硬いものが食べにくくなっているようなら、煮込んだ柔らかいものに変える必要があります。また刻んだり、押しつぶして、食べやすいものにしてみてください。また水やお茶などは誤嚥しやすい為、トロミをつけてみましょう。流動食などでも誤嚥する時は、胃瘻の造設も考えなければいけなくなります。
誤嚥しにくい食べ物
①固形物ではゼリー・プリン・卵豆腐・具のない茶碗蒸しなど②液体状のものではポタージュやシチュー・とろみをつけたもの・ペースト状のもの
注意が必要な食べ物
①弾力性のある餅やこんにゃくなど②水分の少なくパサついているゆで卵やふかしイモ③水分が多い汁物やお茶、ジュース④酸味のきつい酢の物⑤粒が残りやすいナッツ類やおせんべい
よくベッドをギャッジアップしないで、そのまま食事介助をしている事がありますが、この状態では、飲み込みにくく飲み込む前に、喉に流れてしまう場合があるので危険です。
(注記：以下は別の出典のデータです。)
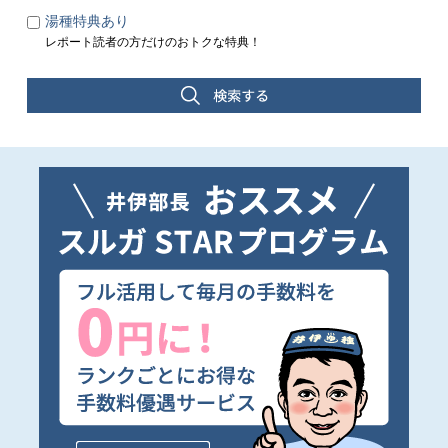
湯種特典あり
レポート読者の方だけのおトクな特典！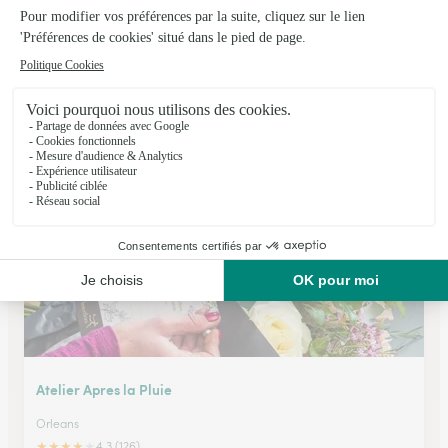
Monceau Fleurs
Orleans
★
★
★
★
★
4 (160)
1, rue des Carmes
Voir la boutique
Atelier Apres la Pluie
Orleans
★
★
★
★
★
4.3 (126)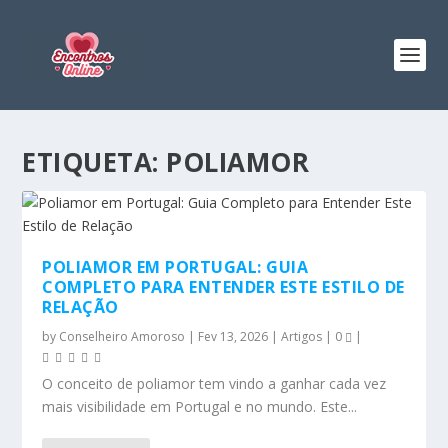
ETIQUETA:
POLIAMOR
POLIAMOR EM PORTUGAL: GUIA
COMPLETO PARA ENTENDER ESTE ESTILO DE
RELAÇÃO
by
Conselheiro Amoroso
|
Fev 13, 2026
|
Artigos
|
0
|
O conceito de poliamor tem vindo a ganhar cada vez
mais visibilidade em Portugal e no mundo. Este...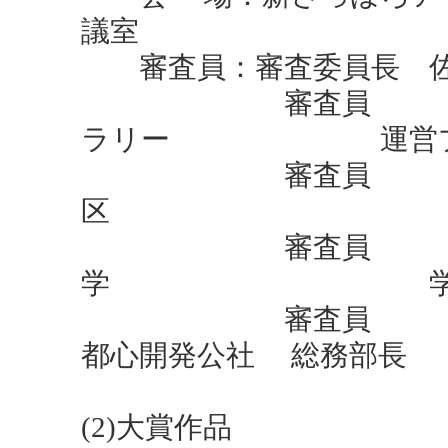
議室
審査員：審査委員長 佐
審査員 花田 
ラリー 運営プロ
審査員 追
区 市
審査員 田村 
学 学
審査員 川尻 
都心開発公社 総務部長
(2)大賞作品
ギャッジアップとは、ベッドの背上げをする事です。座位が保てないなら、電動や手動で背上げができるベッドが必要になります。ベッドの角度は30度以上になるようにし、座位が保てるならできるだけ前屈みになるようにしましょう。また、食べてすぐベッドに横になるのは、危険です。30分程は座ったままの状態にしてください
3-2口に運ぶ量を加減しましょう
一口が多いと、中々飲み込めず誤嚥の元になってしまいます。また介助をする場合は、食べるスピードに合わせて口へ運びましょう。テレビなどを見ながら食べると誤嚥しやすくなるので、食事に集中できるようにしましょう。
3-3嚥下機能を上げるリハビリを行う
唇や舌、頬などを動かす運動をする事で、誤嚥を予防します。唇を尖がらせたり、舌を突き出すとか上唇や下唇につけてみる、頬を膨らますなどの運動をします。また歯ブラシを使って、口の中をマッサージするのも良いです。
3-4口の中を清潔にする
誤嚥による肺炎を予防する為にも、口の中を清潔にしておきましょう。口の中は細菌が繁殖しやすく、唾液に菌が付いたまま誤嚥すると、肺炎になってしまう恐れがあります。歯だけではなく舌も磨き、うがいができるなら行いましょう。また入れ歯があれば、外して洗浄します。